▸ Excerpts from a dataset
BEGIN
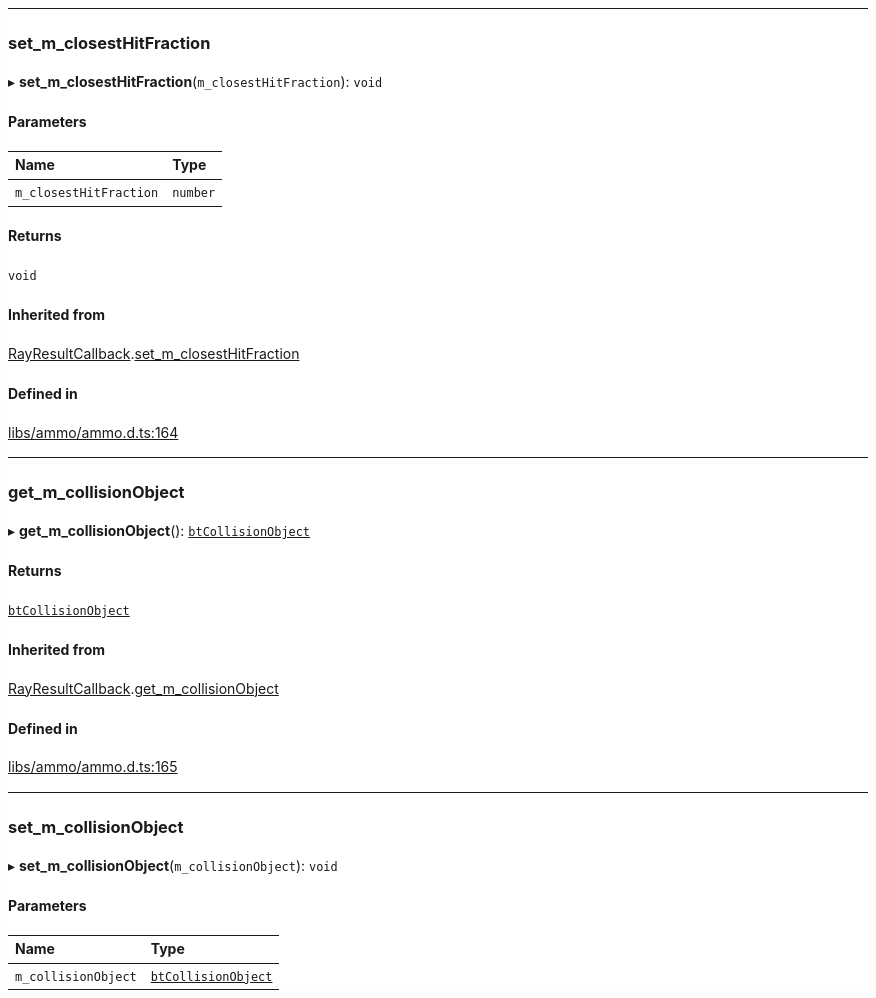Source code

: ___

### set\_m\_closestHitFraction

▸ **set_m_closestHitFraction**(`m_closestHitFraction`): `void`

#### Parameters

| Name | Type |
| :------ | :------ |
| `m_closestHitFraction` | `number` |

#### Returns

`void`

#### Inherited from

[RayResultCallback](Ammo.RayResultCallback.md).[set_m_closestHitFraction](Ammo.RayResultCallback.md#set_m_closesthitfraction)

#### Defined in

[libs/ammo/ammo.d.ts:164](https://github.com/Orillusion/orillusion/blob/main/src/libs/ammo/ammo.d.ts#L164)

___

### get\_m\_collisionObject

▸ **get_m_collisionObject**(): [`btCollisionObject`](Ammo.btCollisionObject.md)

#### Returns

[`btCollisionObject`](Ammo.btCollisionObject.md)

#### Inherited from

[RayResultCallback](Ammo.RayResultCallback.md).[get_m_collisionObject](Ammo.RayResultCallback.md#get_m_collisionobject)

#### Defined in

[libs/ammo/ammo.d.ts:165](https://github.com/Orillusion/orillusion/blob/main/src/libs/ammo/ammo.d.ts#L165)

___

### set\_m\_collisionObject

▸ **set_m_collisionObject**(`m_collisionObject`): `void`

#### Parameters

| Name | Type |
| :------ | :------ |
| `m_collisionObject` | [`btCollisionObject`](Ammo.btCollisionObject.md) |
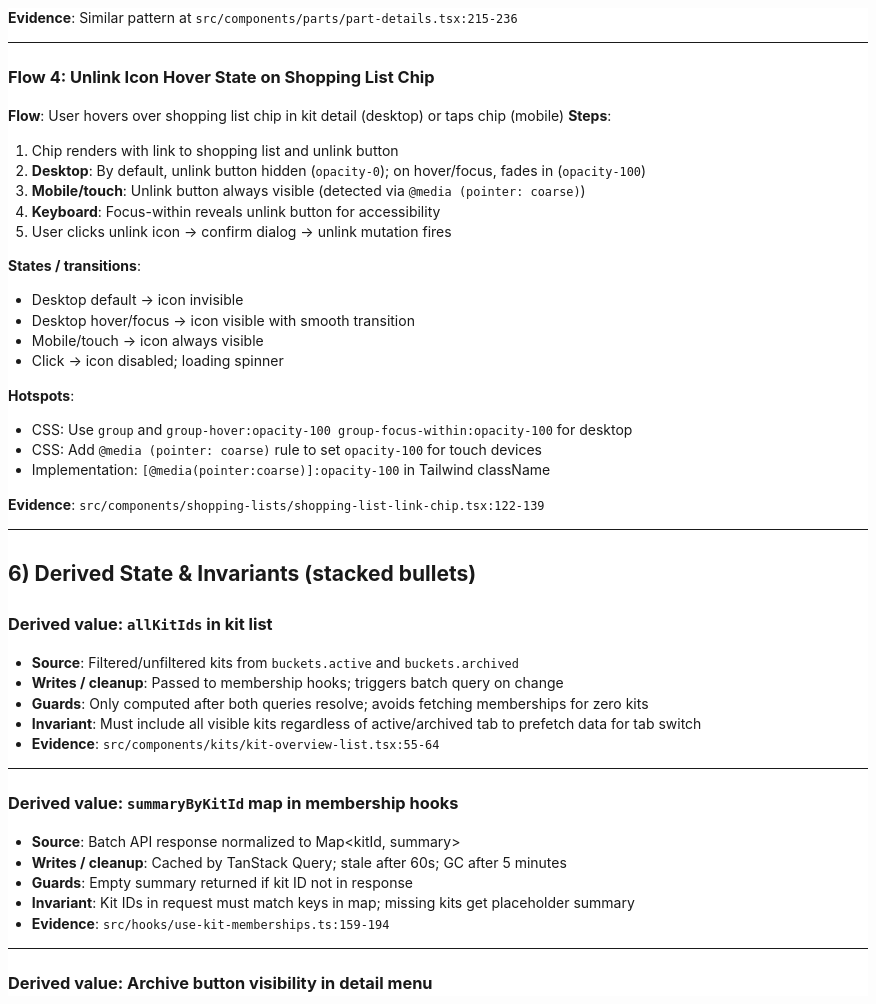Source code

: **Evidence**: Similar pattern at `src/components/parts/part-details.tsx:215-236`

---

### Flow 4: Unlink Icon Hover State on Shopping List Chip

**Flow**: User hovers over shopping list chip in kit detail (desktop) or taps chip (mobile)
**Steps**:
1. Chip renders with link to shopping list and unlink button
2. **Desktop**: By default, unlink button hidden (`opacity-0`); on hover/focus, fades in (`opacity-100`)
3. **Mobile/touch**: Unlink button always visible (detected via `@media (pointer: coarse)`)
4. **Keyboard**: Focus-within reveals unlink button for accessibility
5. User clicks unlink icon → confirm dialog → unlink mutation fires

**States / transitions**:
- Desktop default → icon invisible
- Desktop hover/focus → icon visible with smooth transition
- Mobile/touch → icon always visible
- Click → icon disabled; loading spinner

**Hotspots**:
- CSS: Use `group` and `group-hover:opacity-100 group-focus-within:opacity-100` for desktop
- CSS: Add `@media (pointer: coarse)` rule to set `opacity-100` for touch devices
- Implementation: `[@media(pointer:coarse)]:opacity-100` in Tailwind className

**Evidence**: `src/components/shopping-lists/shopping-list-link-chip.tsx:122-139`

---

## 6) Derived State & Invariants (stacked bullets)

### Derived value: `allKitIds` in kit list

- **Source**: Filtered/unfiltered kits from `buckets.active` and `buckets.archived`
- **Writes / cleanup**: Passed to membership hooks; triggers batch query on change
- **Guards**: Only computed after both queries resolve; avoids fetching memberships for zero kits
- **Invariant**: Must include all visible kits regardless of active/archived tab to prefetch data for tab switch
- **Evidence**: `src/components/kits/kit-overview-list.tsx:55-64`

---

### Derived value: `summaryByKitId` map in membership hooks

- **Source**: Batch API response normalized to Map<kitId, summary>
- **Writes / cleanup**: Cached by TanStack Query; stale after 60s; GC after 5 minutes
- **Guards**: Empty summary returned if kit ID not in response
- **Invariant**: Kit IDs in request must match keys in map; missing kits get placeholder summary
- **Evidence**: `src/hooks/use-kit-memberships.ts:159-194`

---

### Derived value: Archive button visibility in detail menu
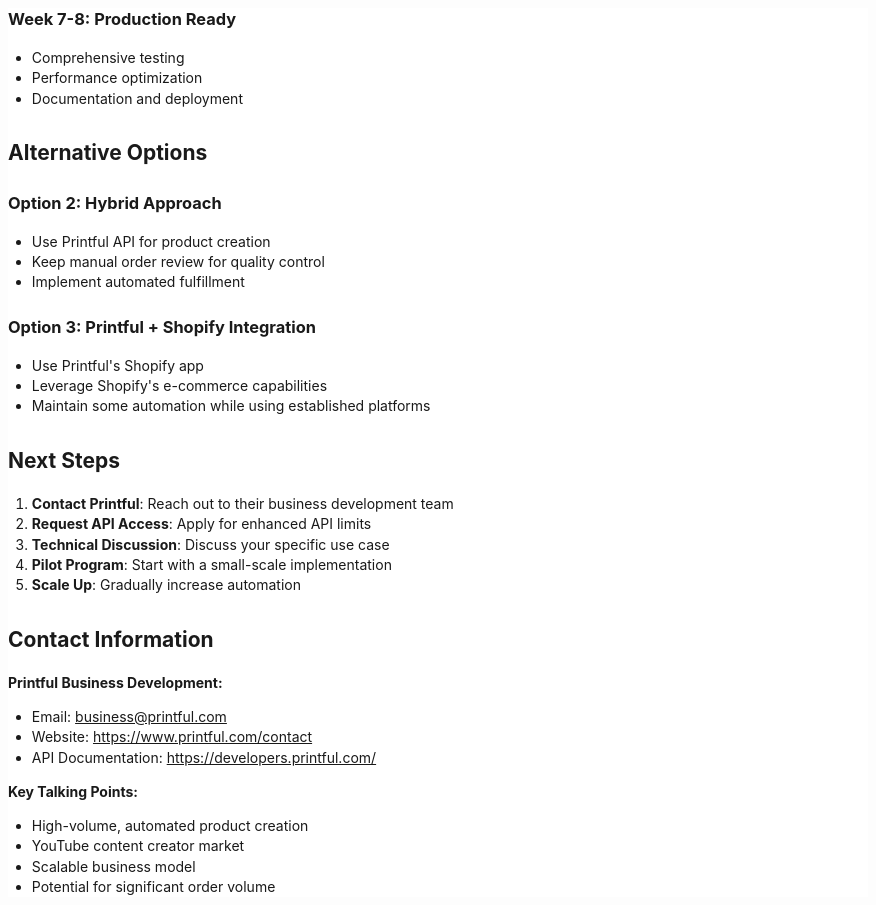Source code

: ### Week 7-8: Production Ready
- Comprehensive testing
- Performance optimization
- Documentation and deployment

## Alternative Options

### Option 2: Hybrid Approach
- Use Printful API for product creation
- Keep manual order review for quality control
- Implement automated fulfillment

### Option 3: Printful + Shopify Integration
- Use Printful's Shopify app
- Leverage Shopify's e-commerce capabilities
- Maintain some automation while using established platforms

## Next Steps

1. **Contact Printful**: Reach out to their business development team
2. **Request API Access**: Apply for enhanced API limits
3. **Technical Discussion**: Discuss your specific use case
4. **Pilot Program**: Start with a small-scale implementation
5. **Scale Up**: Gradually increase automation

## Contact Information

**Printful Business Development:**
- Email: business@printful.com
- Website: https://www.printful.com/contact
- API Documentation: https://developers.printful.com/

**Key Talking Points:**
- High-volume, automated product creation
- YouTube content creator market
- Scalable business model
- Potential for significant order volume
END
▸ What the exercise asks
Your answer must be the lines from the opening line of the entries through the line holding "in Tailwind className", written out exactly and without any picture.

▸ Result of the task
Source code

: ___

### set\_m\_closestHitFraction

▸ **set_m_closestHitFraction**(`m_closestHitFraction`): `void`

#### Parameters

| Name | Type |
| :------ | :------ |
| `m_closestHitFraction` | `number` |

#### Returns

`void`

#### Inherited from

[RayResultCallback](Ammo.RayResultCallback.md).[set_m_closestHitFraction](Ammo.RayResultCallback.md#set_m_closesthitfraction)

#### Defined in

[libs/ammo/ammo.d.ts:164](https://github.com/Orillusion/orillusion/blob/main/src/libs/ammo/ammo.d.ts#L164)

___

### get\_m\_collisionObject

▸ **get_m_collisionObject**(): [`btCollisionObject`](Ammo.btCollisionObject.md)

#### Returns

[`btCollisionObject`](Ammo.btCollisionObject.md)

#### Inherited from

[RayResultCallback](Ammo.RayResultCallback.md).[get_m_collisionObject](Ammo.RayResultCallback.md#get_m_collisionobject)

#### Defined in

[libs/ammo/ammo.d.ts:165](https://github.com/Orillusion/orillusion/blob/main/src/libs/ammo/ammo.d.ts#L165)

___

### set\_m\_collisionObject

▸ **set_m_collisionObject**(`m_collisionObject`): `void`

#### Parameters

| Name | Type |
| :------ | :------ |
| `m_collisionObject` | [`btCollisionObject`](Ammo.btCollisionObject.md) |
Source code

: **Evidence**: Similar pattern at `src/components/parts/part-details.tsx:215-236`

---

### Flow 4: Unlink Icon Hover State on Shopping List Chip

**Flow**: User hovers over shopping list chip in kit detail (desktop) or taps chip (mobile)
**Steps**:
1. Chip renders with link to shopping list and unlink button
2. **Desktop**: By default, unlink button hidden (`opacity-0`); on hover/focus, fades in (`opacity-100`)
3. **Mobile/touch**: Unlink button always visible (detected via `@media (pointer: coarse)`)
4. **Keyboard**: Focus-within reveals unlink button for accessibility
5. User clicks unlink icon → confirm dialog → unlink mutation fires

**States / transitions**:
- Desktop default → icon invisible
- Desktop hover/focus → icon visible with smooth transition
- Mobile/touch → icon always visible
- Click → icon disabled; loading spinner

**Hotspots**:
- CSS: Use `group` and `group-hover:opacity-100 group-focus-within:opacity-100` for desktop
- CSS: Add `@media (pointer: coarse)` rule to set `opacity-100` for touch devices
- Implementation: `[@media(pointer:coarse)]:opacity-100` in Tailwind className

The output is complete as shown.